## Texto de estudio
________
Esta dialéctica se manifiesta de manera llamativa en el ensayo –generalmente ignorado por los comentaristas– sobre Bachofen de 1935, uno de los textos más importantes para entender la concepción de la historia de Benjamin. Es aún más interesante, porque los años 1933-35 son aquellos en que el filósofo berlinés parece –aparentemente– más cercano al marxismo “productivista” y tecnomodernista de la URSS estaliniana de los años del Plan Quinquenal.
La obra de Bachofen, subraya Benjamin, se inspiró en “fuentes románticas” y atrajo el interés de pensadores marxistas y anarquistas (como Élisée Reclus) por su “evocación de una sociedad comunista en el alba de la historia”. Refutando las interpretaciones conservadoras y fascistas (Ludwig Klages, Alfred Bäumler) y apoyándose en la lectura freudo-marxista de Erich Fromm, Benjamin subraya que Bachofen “había escrutado hasta una profundidad inexplorada las fuentes que, a través de las edades, alimentaban el ideal libertario propio de Reclus”. En cuanto a Engels y Lafargue, atrajo su interés el estudio de Bachofen de las sociedades matriarcales, en las que existía un grado elevado de democracia, igualdad cívica, así como formas de comunismo primitivo que significaban un verdadero “trastorno del concepto de autoridad”. Este texto da testimonio de la continuidad de las simpatías libertarias de Benjamin, que intenta reunir, en el mismo combate contra el principio de autoridad, al marxista Engels y al anarquista Reclus.
________
## Tareas y ejercicios
**a)** Según el texto sobre Benjamin y Bachofen, ¿en qué año escribió Benjamin su ensayo sobre Bachofen?
**b)** Retoma el texto sobre Benjamin y Bachofen a partir de su última oración y continúalo.
Los datos provienen de una fuente distinta.

## Datos del texto extraído de las páginas
________
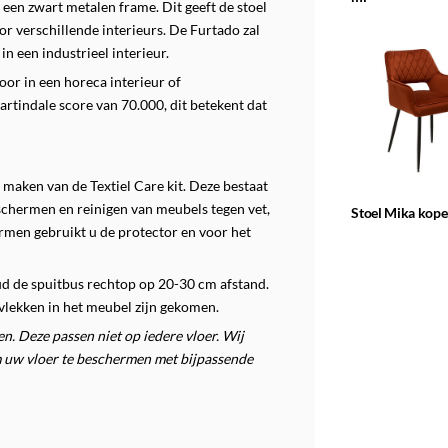
 een zwart metalen frame. Dit geeft de stoel
or verschillende interieurs. De Furtado zal
n een industrieel interieur.
oor in een horeca interieur of
artindale score van 70.000, dit betekent dat
maken van de Textiel Care kit.
Deze bestaat
eschermen en reinigen van meubels tegen vet,
Stoel Mika kope
rmen gebruikt u de protector en voor het
ud de spuitbus rechtop op 20-30 cm afstand.
vlekken in het meubel zijn gekomen.
. Deze passen niet op iedere vloer. Wij
 uw vloer te beschermen met bijpassende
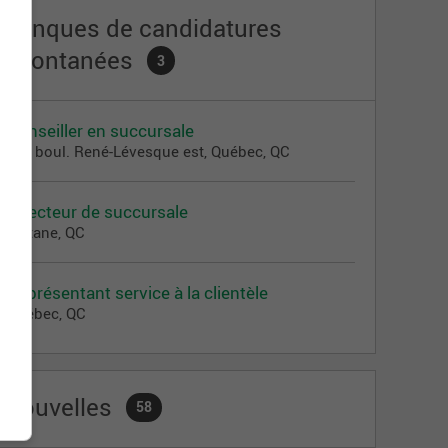
Banques de candidatures
spontanées
3
Conseiller en succursale
900 boul. René-Lévesque est, Québec, QC
Directeur de succursale
Matane, QC
Représentant service à la clientèle
Québec, QC
Nouvelles
58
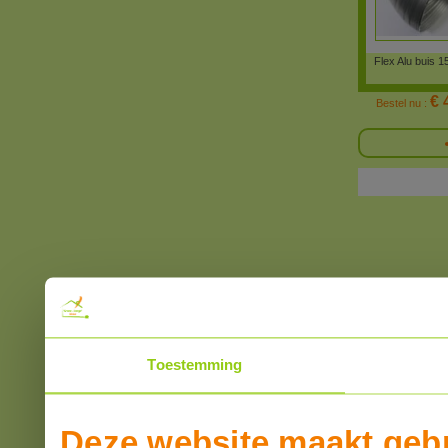
Flex Alu buis 
€ 
Bestel nu :
Toestemming
Deze website maakt gebr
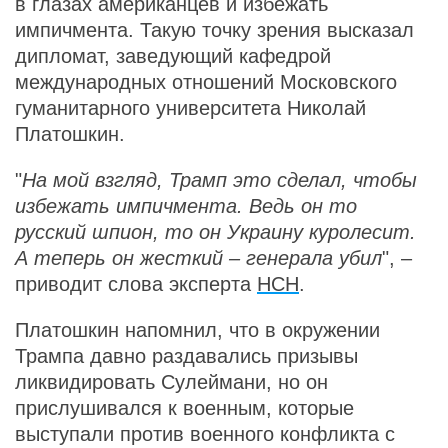
в глазах американцев и избежать
импичмента. Такую точку зрения высказал
дипломат, заведующий кафедрой
международных отношений Московского
гуманитарного университета Николай
Платошкин.
"
На мой взгляд, Трамп это сделал, чтобы
избежать импичмента. Ведь он то
русский шпион, то он Украину куролесит.
А теперь он жесткий – генерала убил
", –
приводит слова эксперта
НСН
.
Платошкин напомнил, что в окружении
Трампа давно раздавались призывы
ликвидировать Сулеймани, но он
прислушивался к военным, которые
выступали против военного конфликта с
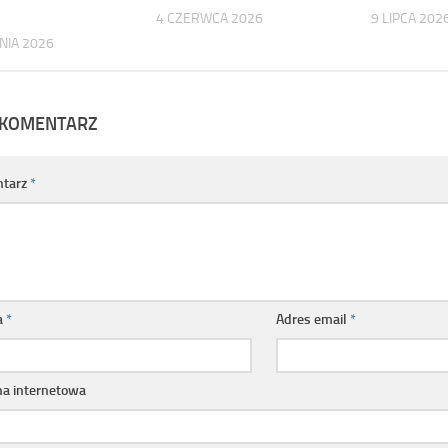
4 CZERWCA 2026
9 LIPCA 202
NIA 2026
 KOMENTARZ
tarz
*
a
*
Adres email
*
na internetowa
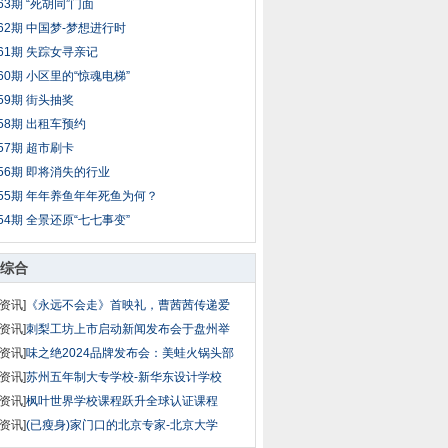
63期 “死胡同”门面
62期 中国梦-梦想进行时
61期 失踪女寻亲记
60期 小区里的“惊魂电梯”
59期 街头抽奖
58期 出租车预约
57期 超市刷卡
56期 即将消失的行业
55期 年年养鱼年年死鱼为何？
54期 全景还原“七七事变”
综合
资讯]
《永远不会走》首映礼，曹茜茜传递爱
资讯]
刺梨工坊上市启动新闻发布会于盘州举
资讯]
味之绝2024品牌发布会：美蛙火锅头部
资讯]
苏州五年制大专学校-新华东设计学校
资讯]
枫叶世界学校课程跃升全球认证课程
资讯]
(已瘦身)家门口的北京专家-北京大学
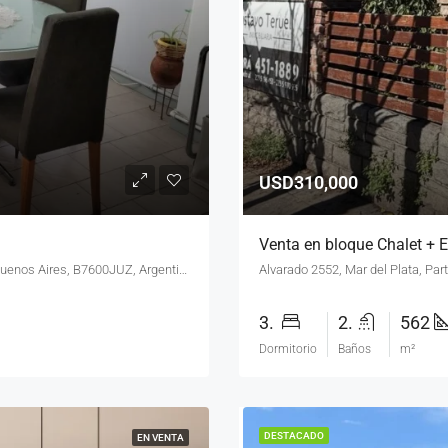
USD310,000
Venta en bloque Chalet + E
Almirante Brown 2343, Mar del Plata, Partido de General Pueyrredón, Buenos Aires, B7600JUZ, Argentina
Alvarado 2552, Mar del Plata, Par
3.
2.
562
Dormitorio
Baños
m²
DESTACADO
EN VENTA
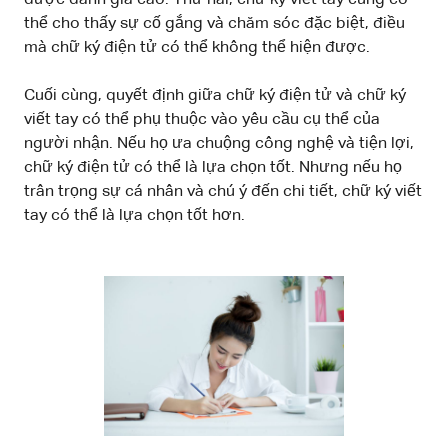
thể cho thấy sự cố gắng và chăm sóc đặc biệt, điều
mà chữ ký điện tử có thể không thể hiện được.
Cuối cùng, quyết định giữa chữ ký điện tử và chữ ký
viết tay có thể phụ thuộc vào yêu cầu cụ thể của
người nhận. Nếu họ ưa chuộng công nghệ và tiện lợi,
chữ ký điện tử có thể là lựa chọn tốt. Nhưng nếu họ
trân trọng sự cá nhân và chú ý đến chi tiết, chữ ký viết
tay có thể là lựa chọn tốt hơn.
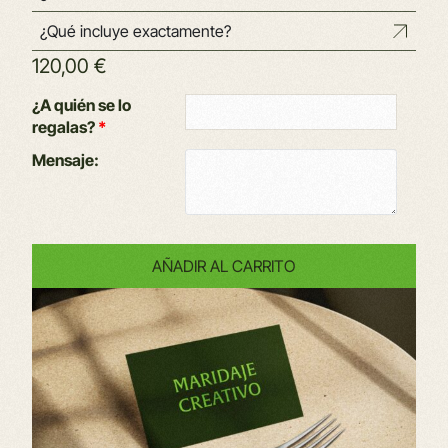
¿Qué incluye exactamente?
120,00
€
Alternative:
¿A quién se lo
regalas?
*
Mensaje:
AÑADIR AL CARRITO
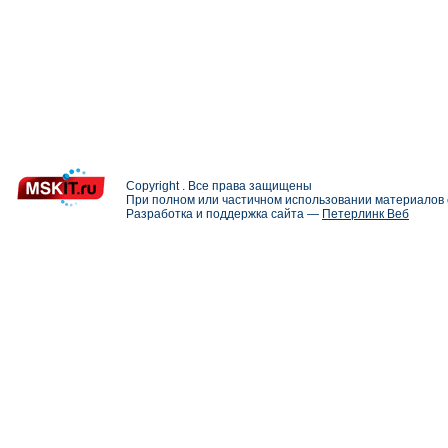
Copyright . Все права защищены
При полном или частичном использовании материалов с
Разработка и поддержка сайта —
Петерлинк Веб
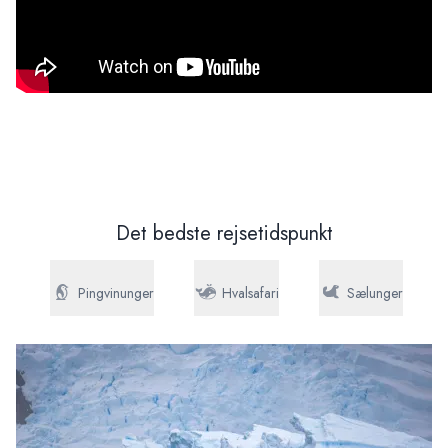
Det bedste rejsetidspunkt
ge
Pingvinunger
Hvalsafari
Sælunger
________
## Respuestas escritas
**a)** En 1935.

**b)**
No hay prácticamente ninguna referencia explícita al anarquismo en los últimos escritos de Benjamin. Pero para un observador crítico tan agudo como Rolf Tiedemann –el editor de las obras completas en alemán de Benjamin– estos escritos “pueden ser leídos como un palimpsesto: bajo el marxismo explícito el viejo nihilismo se vuelve visible, su camino corre el riesgo de conducir a la abstracción de la práctica anarquista”. El término “palimpsesto” no es tal vez el más adecuado: la relación entre los dos mensajes es menos un vínculo mecánico de superposición que una aleación alquímica de sustancias previamente destiladas.
A principios de 1940 Benjamin escribe su “testamento político”, las tesis “Sobre el concepto de historia”, uno de los documentos más importantes del pensamiento revolucionario, desde las “Tesis sobre Feuerbach” de Marx. Unos meses después, intentará escapar de la Francia de Vichy, donde la policía, en colaboración con la Gestapo, caza a los exiliados alemanes antifascistas y a los judíos en general. Con un grupo de refugiados, intenta cruzar los Pirineos, pero del lado español la policía –de Franco– los detiene y amenaza con entregarlos a la Gestapo. Entonces, en el pueblo español de Port-Bou, Walter Benjamin escoge el suicidio.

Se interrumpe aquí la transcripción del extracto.